Самад так и не изготовил себе такого плакатика, но получил кое-что получше: писательницу, которая дала ему голос. Весь ее роман, в котором действует Самад, — что-то вроде исполинского плаката, и читателям впредь будет чуточку труднее заказывать курицу карри небрежно-безразличным тоном. Роман Зеди Смит учит нас жалости; быть может, вся история литературы, по сути своей, одна длинная череда плакатов, взывающих к людям:
Я НЕ ПРОСТО ОФИЦИАНТ, НЕВЕРНЫЙ МУЖ, ВОР, ДЕРЕВЕНЩИНА, РАЗВЕДЕННАЯ ЖЕНЩИНА, СТРАННЫЙ РЕБЕНОК, УБИЙЦА, ЗАКЛЮЧЕННЫЙ, ДВОЕЧНИК ИЛИ РОБКИЙ ЧЕЛОВЕК, НЕ УМЕЮЩИЙ СЕБЯ ПОКАЗАТЬ.
3
Живопись тоже нередко бросает вызов устоявшимся представлениям о том, что в жизни важно.
Жан-Батист Шарден написал свою “Еду для выздоравливающего” в 1746 году. Просто одетая женщина стоит в бедно обставленной комнате и очищает яйцо для больного, которого мы не видим. Заурядный эпизод из жизни обычных людей. Зачем его изображать? Многие критики — современники Шардена — разделяли скепсис этого вопроса, недоумевая, почему одаренный художник пишет ножи и вилки, битые тарелки и хлеб, груши и яблоки, а также скромных тружеников — представителей бедной части среднего класса, — занятых своими немудреными делами в комнате или на кухне.
Совсем не такие сюжеты следовало выбирать живописцам в соответствии с правилами, предписанными Французской академией художеств.
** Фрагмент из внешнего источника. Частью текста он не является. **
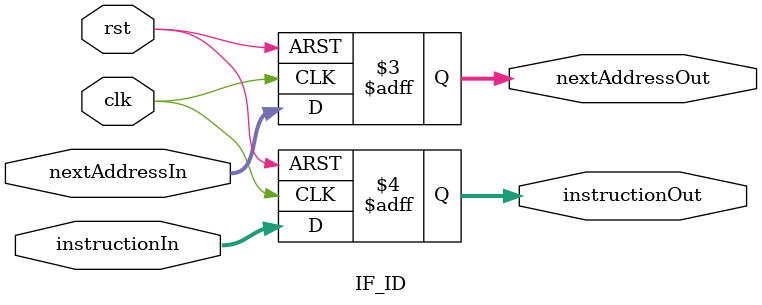
<source format=v>
`timescale 1ns / 1ps
module IF_ID(clk, rst, nextAddressIn, nextAddressOut, instructionIn, instructionOut);
	input wire clk, rst;
	input wire[31:0] nextAddressIn, instructionIn;
	output reg[31:0] nextAddressOut, instructionOut;
initial begin
		nextAddressOut = 0;
		instructionOut = 0;
end
	always @ (posedge clk or posedge rst) begin
		if(rst) begin
			nextAddressOut = 0;
			instructionOut = 0;
		end
		else begin
			nextAddressOut = nextAddressIn;
			instructionOut = instructionIn;
		end
	end
endmodule

</source>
Основанная Людовиком XIV в 1648 году, она учредила иерархию жанров. На первое место ставилась историческая живопись: картины на античные и библейские темы, прославляющие доблесть или содержащие моральный урок. Второе место занимали портреты, особенно — царствующих особ. Затем шли пейзажи и лишь в самом конце — то, что уничижительно именовалось жанровыми сценами: зарисовки из жизни простых людей. Художественная иерархия повторяла общественную: король на коне, объезжающий свои владения, был естественно выше бедно одетой женщины, очищающей яйцо.
Однако картины Шардена опрокидывают систему взглядов, согласно которой домашние хлопоты или вспыхнувшая в лучах вечернего солнца старая глиняная посуда не заслуживают внимания (“Шарден показал, что груша может быть исполнена жизни, как женщина, а кувшин — прекрасен, как драгоценный камень”. Марсель Пруст).